The increasingly common arrangement for sick or wounded Iraqis to receive treatment in Iran is just one strand in a burgeoning relationship between these two Persian Gulf countries. Thousands of Iranian pilgrims visit the Shiite holy cities in southern Iraq each year. Iran exports electricity and refined oil products to Iraq, and Iraqi vendors sell Iranian-made cars, air coolers, plastics and the black flags, decorated with colorful script, that Shiites are flying this week to celebrate the religious holiday of Ashura. But when President Bush and top U.S. officials speak of Iran's role in Iraq, their focus is more limited. U.S. officials accuse Iranian security forces, particularly the al-Quds Brigade of the Revolutionary Guards, of funneling sophisticated explosives to Iraqi guerrillas.
"We will not allow hegemony of a hostile regime to have power over this area," U.S. Ambassador to Iraq Zalmay Khalilzad said this week.
But changing the "behavior" of the Iranian government, as Khalilzad proposes, collides with Iran's expanding influence in Iraq, which is built on deep cultural ties as well as personal and business relationships developed during the years that many leading Iraqi Shiite politicians spent in exile in Iran.
Iran has dispatched 56 diplomats to staff its embassy in Baghdad and consulates in Basra and Karbala. It maintains informal liaison offices in the Kurdish cities of Sulaymaniyah and Irbil, the latter of which was raided Jan. 11 by U.S. troops, who arrested five Iranians.

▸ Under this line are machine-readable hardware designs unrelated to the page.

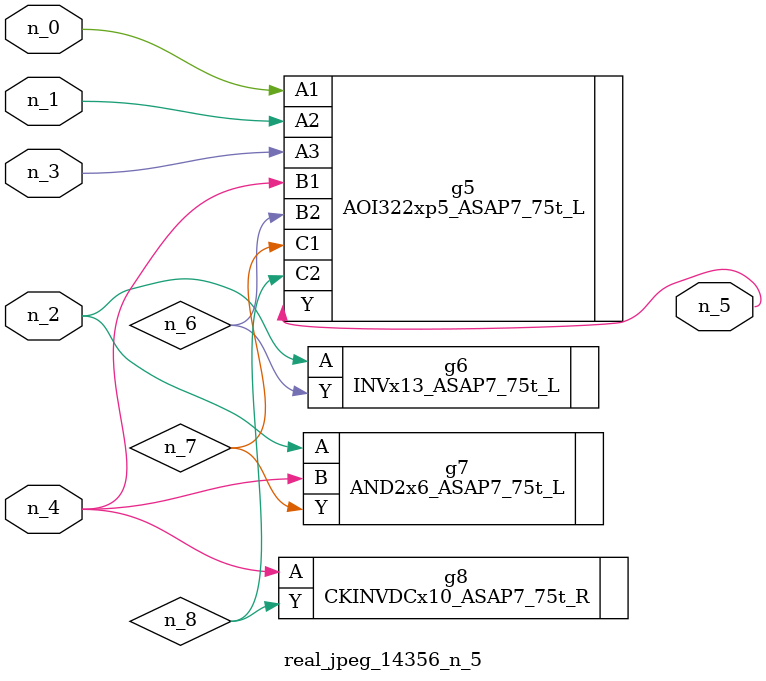
<source format=v>
module real_jpeg_14356_n_5 (n_4, n_0, n_1, n_2, n_3, n_5);

input n_4;
input n_0;
input n_1;
input n_2;
input n_3;

output n_5;

wire n_8;
wire n_6;
wire n_7;

AOI322xp5_ASAP7_75t_L g5 ( 
.A1(n_0),
.A2(n_1),
.A3(n_3),
.B1(n_4),
.B2(n_6),
.C1(n_7),
.C2(n_8),
.Y(n_5)
);

INVx13_ASAP7_75t_L g6 ( 
.A(n_2),
.Y(n_6)
);

AND2x6_ASAP7_75t_L g7 ( 
.A(n_2),
.B(n_4),
.Y(n_7)
);

CKINVDCx10_ASAP7_75t_R g8 ( 
.A(n_4),
.Y(n_8)
);


endmodule
</source>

Each day, Iran provides 1,000 tons of cooking gas, about 20 percent of the Iraqi demand, and 2 million liters of kerosene. Iran exports electricity through Iraq's Diyala province and plans to quadruple the amount with new projects, Iraqi officials say.
Iran has also extended a $1 billion line of credit to Iraq to help fund reconstruction and rebuilding. When Iraqi President Jalal Talabani and his delegation of ministers visited Iran in November, he asked for more help and said Iraq "would like to expand our relations in every field with the Islamic Republic of Iran."
"The economic power between the two countries, it's enormous," said Hassan Kazemi Qomi, Iran's ambassador to Iraq. "We can help them in technical issues and engineering. We have a lot of experience in building roads and airports."
Qomi works inside a stone embassy in a compound with lush gardens and spear-wielding statuary just outside the fortified Green Zone, the seat of U.S. power in Iraq. When he speaks of the Americans, he calls them "the others."
"As for our policy, it's clear and it's going forward. We are happy with the Iraqi government," Qomi said at a recent news conference. "The kidnapping of our diplomats will have no effect at all on our help and cooperation with the Iraqi side. . . . We are only at the first stages of this support."
Qomi said the presence of American troops in Iraq "has increased the instability, increased the killing of innocent people and inflamed the sectarian violence."